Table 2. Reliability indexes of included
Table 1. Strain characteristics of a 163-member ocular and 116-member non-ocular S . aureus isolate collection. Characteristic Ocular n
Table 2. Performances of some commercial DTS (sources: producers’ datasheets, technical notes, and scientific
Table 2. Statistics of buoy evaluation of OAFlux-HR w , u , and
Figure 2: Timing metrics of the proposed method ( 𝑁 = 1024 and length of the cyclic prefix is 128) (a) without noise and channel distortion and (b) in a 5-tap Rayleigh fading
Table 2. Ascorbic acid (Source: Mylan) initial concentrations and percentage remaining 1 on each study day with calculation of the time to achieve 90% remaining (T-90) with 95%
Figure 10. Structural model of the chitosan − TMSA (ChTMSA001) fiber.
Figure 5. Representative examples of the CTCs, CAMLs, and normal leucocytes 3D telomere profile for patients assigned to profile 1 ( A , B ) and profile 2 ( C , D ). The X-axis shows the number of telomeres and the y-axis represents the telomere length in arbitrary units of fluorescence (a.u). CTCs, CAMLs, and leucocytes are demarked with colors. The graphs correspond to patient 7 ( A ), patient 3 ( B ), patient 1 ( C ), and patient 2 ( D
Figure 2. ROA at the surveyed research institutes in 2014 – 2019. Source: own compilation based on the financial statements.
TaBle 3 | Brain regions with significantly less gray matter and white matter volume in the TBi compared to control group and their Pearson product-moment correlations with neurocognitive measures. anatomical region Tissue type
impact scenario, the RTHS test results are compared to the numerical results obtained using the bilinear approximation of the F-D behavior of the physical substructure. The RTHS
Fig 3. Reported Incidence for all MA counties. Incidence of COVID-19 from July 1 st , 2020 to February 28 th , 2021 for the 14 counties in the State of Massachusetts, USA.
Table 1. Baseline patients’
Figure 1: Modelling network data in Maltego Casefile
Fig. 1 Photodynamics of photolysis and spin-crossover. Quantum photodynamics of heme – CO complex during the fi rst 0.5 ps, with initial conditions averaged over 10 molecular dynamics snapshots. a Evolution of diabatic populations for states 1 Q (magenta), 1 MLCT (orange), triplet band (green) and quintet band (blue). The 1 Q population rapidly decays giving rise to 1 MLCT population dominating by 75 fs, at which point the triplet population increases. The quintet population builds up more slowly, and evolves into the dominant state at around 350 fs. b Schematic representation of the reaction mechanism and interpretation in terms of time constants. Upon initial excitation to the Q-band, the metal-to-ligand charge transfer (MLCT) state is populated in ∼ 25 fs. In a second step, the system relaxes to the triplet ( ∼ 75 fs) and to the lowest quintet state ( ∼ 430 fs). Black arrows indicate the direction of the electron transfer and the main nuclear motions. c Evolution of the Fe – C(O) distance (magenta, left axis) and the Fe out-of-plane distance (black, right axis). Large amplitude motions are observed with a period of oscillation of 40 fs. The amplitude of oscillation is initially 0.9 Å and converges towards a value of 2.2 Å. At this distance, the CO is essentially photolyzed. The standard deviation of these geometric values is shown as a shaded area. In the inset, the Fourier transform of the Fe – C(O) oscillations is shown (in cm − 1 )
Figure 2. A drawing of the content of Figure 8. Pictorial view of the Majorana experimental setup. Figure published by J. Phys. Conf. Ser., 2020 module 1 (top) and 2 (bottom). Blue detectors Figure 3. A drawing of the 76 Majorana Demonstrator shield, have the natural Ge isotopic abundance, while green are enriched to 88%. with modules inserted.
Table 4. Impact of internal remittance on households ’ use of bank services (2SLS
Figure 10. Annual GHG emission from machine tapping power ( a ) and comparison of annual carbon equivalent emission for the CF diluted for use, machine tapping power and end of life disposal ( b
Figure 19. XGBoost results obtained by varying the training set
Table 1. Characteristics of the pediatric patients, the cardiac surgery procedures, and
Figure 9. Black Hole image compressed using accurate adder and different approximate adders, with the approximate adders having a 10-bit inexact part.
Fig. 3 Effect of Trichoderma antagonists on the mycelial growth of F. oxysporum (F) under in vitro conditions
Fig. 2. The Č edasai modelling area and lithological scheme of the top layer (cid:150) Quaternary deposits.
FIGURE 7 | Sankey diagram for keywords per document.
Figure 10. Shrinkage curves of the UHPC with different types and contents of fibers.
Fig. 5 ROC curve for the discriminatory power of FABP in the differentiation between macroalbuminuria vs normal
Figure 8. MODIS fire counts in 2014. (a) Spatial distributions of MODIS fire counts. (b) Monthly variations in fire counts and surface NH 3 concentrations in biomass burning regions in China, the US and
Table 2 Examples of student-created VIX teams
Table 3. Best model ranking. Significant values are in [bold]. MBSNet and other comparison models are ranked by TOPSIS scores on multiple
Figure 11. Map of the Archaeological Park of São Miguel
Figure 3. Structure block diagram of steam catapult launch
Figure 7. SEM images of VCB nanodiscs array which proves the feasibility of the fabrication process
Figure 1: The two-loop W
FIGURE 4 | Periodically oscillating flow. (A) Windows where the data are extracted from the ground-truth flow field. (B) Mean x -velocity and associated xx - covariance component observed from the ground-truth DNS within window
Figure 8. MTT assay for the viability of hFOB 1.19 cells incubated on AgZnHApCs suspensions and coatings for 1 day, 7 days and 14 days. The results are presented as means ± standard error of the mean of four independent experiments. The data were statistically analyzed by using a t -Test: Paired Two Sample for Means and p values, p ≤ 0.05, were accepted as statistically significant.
-------
Activity: The listing above is to be transcribed in full, with no line omitted.

Output of the exercise:
Table 2. Reliability indexes of included
Table 1. Strain characteristics of a 163-member ocular and 116-member non-ocular S . aureus isolate collection. Characteristic Ocular n
Table 2. Performances of some commercial DTS (sources: producers’ datasheets, technical notes, and scientific
Table 2. Statistics of buoy evaluation of OAFlux-HR w , u , and
Figure 2: Timing metrics of the proposed method ( 𝑁 = 1024 and length of the cyclic prefix is 128) (a) without noise and channel distortion and (b) in a 5-tap Rayleigh fading
Table 2. Ascorbic acid (Source: Mylan) initial concentrations and percentage remaining 1 on each study day with calculation of the time to achieve 90% remaining (T-90) with 95%
Figure 10. Structural model of the chitosan − TMSA (ChTMSA001) fiber.
Figure 5. Representative examples of the CTCs, CAMLs, and normal leucocytes 3D telomere profile for patients assigned to profile 1 ( A , B ) and profile 2 ( C , D ). The X-axis shows the number of telomeres and the y-axis represents the telomere length in arbitrary units of fluorescence (a.u). CTCs, CAMLs, and leucocytes are demarked with colors. The graphs correspond to patient 7 ( A ), patient 3 ( B ), patient 1 ( C ), and patient 2 ( D
Figure 2. ROA at the surveyed research institutes in 2014 – 2019. Source: own compilation based on the financial statements.
TaBle 3 | Brain regions with significantly less gray matter and white matter volume in the TBi compared to control group and their Pearson product-moment correlations with neurocognitive measures. anatomical region Tissue type
impact scenario, the RTHS test results are compared to the numerical results obtained using the bilinear approximation of the F-D behavior of the physical substructure. The RTHS
Fig 3. Reported Incidence for all MA counties. Incidence of COVID-19 from July 1 st , 2020 to February 28 th , 2021 for the 14 counties in the State of Massachusetts, USA.
Table 1. Baseline patients’
Figure 1: Modelling network data in Maltego Casefile
Fig. 1 Photodynamics of photolysis and spin-crossover. Quantum photodynamics of heme – CO complex during the fi rst 0.5 ps, with initial conditions averaged over 10 molecular dynamics snapshots. a Evolution of diabatic populations for states 1 Q (magenta), 1 MLCT (orange), triplet band (green) and quintet band (blue). The 1 Q population rapidly decays giving rise to 1 MLCT population dominating by 75 fs, at which point the triplet population increases. The quintet population builds up more slowly, and evolves into the dominant state at around 350 fs. b Schematic representation of the reaction mechanism and interpretation in terms of time constants. Upon initial excitation to the Q-band, the metal-to-ligand charge transfer (MLCT) state is populated in ∼ 25 fs. In a second step, the system relaxes to the triplet ( ∼ 75 fs) and to the lowest quintet state ( ∼ 430 fs). Black arrows indicate the direction of the electron transfer and the main nuclear motions. c Evolution of the Fe – C(O) distance (magenta, left axis) and the Fe out-of-plane distance (black, right axis). Large amplitude motions are observed with a period of oscillation of 40 fs. The amplitude of oscillation is initially 0.9 Å and converges towards a value of 2.2 Å. At this distance, the CO is essentially photolyzed. The standard deviation of these geometric values is shown as a shaded area. In the inset, the Fourier transform of the Fe – C(O) oscillations is shown (in cm − 1 )
Figure 2. A drawing of the content of Figure 8. Pictorial view of the Majorana experimental setup. Figure published by J. Phys. Conf. Ser., 2020 module 1 (top) and 2 (bottom). Blue detectors Figure 3. A drawing of the 76 Majorana Demonstrator shield, have the natural Ge isotopic abundance, while green are enriched to 88%. with modules inserted.
Table 4. Impact of internal remittance on households ’ use of bank services (2SLS
Figure 10. Annual GHG emission from machine tapping power ( a ) and comparison of annual carbon equivalent emission for the CF diluted for use, machine tapping power and end of life disposal ( b
Figure 19. XGBoost results obtained by varying the training set
Table 1. Characteristics of the pediatric patients, the cardiac surgery procedures, and
Figure 9. Black Hole image compressed using accurate adder and different approximate adders, with the approximate adders having a 10-bit inexact part.
Fig. 3 Effect of Trichoderma antagonists on the mycelial growth of F. oxysporum (F) under in vitro conditions
Fig. 2. The Č edasai modelling area and lithological scheme of the top layer (cid:150) Quaternary deposits.
FIGURE 7 | Sankey diagram for keywords per document.
Figure 10. Shrinkage curves of the UHPC with different types and contents of fibers.
Fig. 5 ROC curve for the discriminatory power of FABP in the differentiation between macroalbuminuria vs normal
Figure 8. MODIS fire counts in 2014. (a) Spatial distributions of MODIS fire counts. (b) Monthly variations in fire counts and surface NH 3 concentrations in biomass burning regions in China, the US and
Table 2 Examples of student-created VIX teams
Table 3. Best model ranking. Significant values are in [bold]. MBSNet and other comparison models are ranked by TOPSIS scores on multiple
Figure 11. Map of the Archaeological Park of São Miguel
Figure 3. Structure block diagram of steam catapult launch
Figure 7. SEM images of VCB nanodiscs array which proves the feasibility of the fabrication process
Figure 1: The two-loop W
FIGURE 4 | Periodically oscillating flow. (A) Windows where the data are extracted from the ground-truth flow field. (B) Mean x -velocity and associated xx - covariance component observed from the ground-truth DNS within window
Figure 8. MTT assay for the viability of hFOB 1.19 cells incubated on AgZnHApCs suspensions and coatings for 1 day, 7 days and 14 days. The results are presented as means ± standard error of the mean of four independent experiments. The data were statistically analyzed by using a t -Test: Paired Two Sample for Means and p values, p ≤ 0.05, were accepted as statistically significant.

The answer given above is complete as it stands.